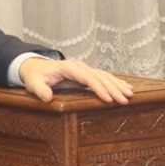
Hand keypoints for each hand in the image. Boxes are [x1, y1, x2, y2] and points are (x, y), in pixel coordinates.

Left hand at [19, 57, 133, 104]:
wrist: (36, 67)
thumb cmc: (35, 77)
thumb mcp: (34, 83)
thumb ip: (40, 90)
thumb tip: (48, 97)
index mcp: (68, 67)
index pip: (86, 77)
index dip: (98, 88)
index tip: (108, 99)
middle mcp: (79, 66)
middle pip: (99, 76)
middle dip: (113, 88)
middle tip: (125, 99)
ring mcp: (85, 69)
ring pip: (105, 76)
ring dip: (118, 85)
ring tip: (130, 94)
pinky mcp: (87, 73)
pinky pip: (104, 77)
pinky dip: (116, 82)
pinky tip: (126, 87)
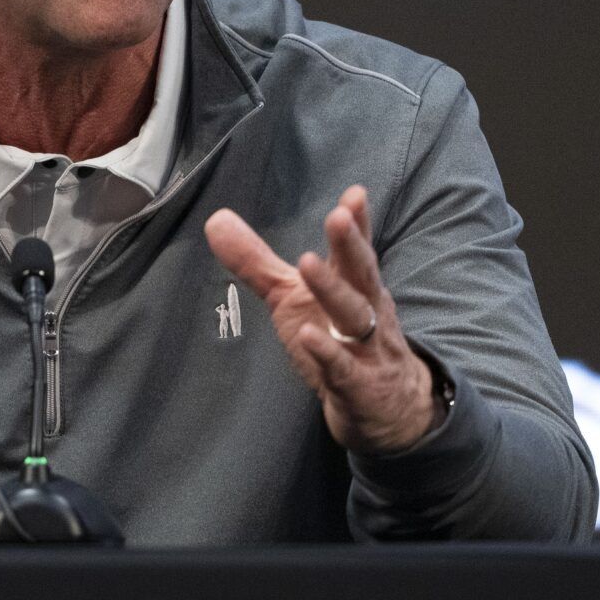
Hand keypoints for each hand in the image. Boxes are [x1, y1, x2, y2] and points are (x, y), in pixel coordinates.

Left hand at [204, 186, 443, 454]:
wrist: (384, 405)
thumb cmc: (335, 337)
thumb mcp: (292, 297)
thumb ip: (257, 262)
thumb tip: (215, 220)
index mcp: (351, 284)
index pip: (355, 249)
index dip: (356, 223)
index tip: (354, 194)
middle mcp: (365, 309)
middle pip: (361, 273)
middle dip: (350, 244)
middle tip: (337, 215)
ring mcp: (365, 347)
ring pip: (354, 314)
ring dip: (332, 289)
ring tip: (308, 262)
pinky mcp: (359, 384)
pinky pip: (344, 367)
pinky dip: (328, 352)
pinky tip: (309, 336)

...

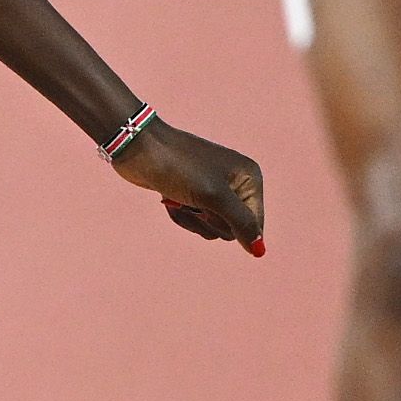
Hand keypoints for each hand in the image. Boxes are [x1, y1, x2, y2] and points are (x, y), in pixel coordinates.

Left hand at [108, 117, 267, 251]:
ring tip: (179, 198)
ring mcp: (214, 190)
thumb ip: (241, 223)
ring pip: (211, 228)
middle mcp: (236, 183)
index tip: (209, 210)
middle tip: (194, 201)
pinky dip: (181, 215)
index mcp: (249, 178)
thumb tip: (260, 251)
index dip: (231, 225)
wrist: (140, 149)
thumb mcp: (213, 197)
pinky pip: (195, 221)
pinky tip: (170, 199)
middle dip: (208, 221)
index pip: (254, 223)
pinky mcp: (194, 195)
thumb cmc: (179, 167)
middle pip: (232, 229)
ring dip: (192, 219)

--

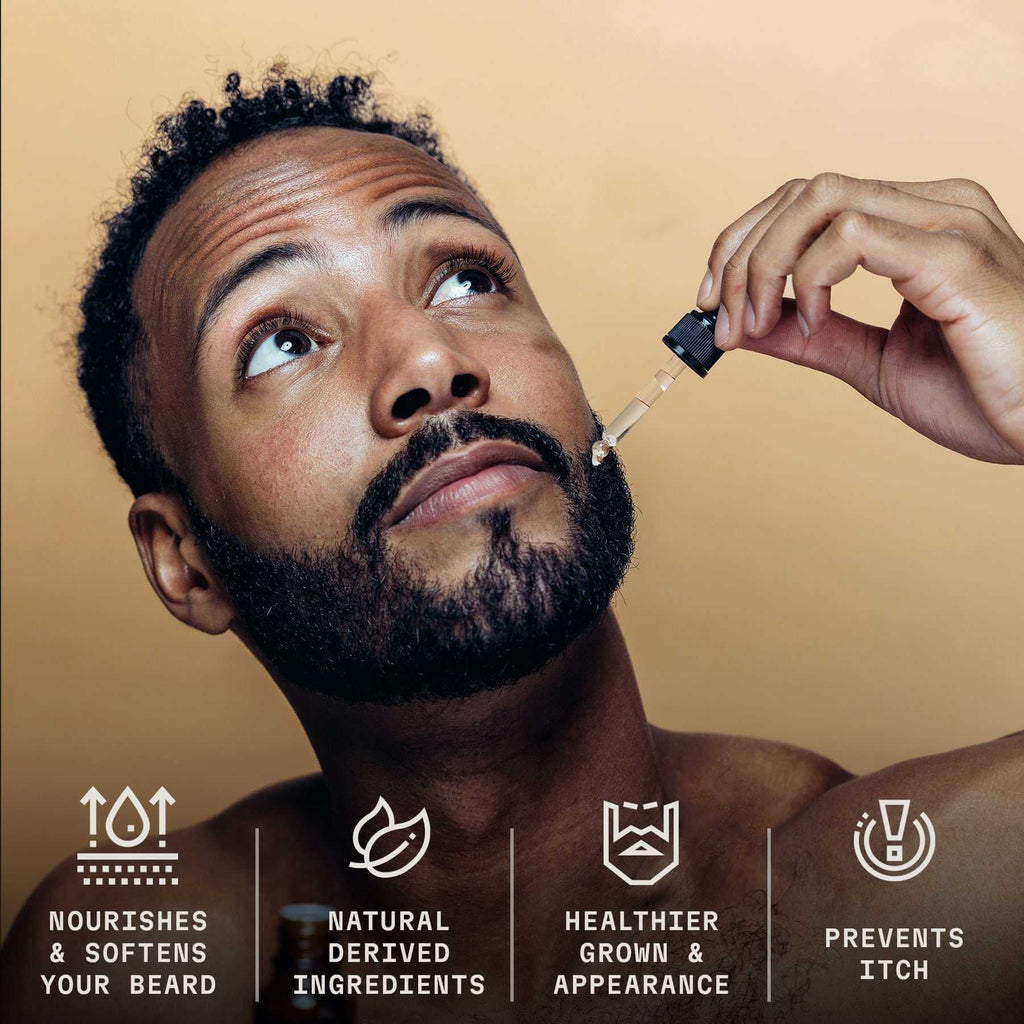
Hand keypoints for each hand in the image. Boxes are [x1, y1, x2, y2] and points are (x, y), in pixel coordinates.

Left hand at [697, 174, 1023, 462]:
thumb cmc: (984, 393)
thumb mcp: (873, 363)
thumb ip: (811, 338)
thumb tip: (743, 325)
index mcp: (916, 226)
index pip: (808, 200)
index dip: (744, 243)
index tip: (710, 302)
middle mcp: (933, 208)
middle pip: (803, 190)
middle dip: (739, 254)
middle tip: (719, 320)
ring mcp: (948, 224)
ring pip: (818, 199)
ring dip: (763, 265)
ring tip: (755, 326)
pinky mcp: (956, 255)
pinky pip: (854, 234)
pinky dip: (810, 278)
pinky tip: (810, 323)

EXERCISE ::
Wherever the line holding "middle pip: (361, 273)" falls in the entries above, copy exactly from it through the line holding "pinky tip: (309, 336)", inclusive, and add nothing.

FINISHED TASK ::
middle pip: (361, 273)
middle dip: (350, 244)
middle tip: (337, 215)
ring mcp: (365, 347)
ring pip: (354, 314)
ring dip: (332, 289)
ring tip: (308, 262)
pinky mcp: (359, 384)
pinky pip: (344, 367)
pinky dip: (328, 352)
pinky tip: (309, 336)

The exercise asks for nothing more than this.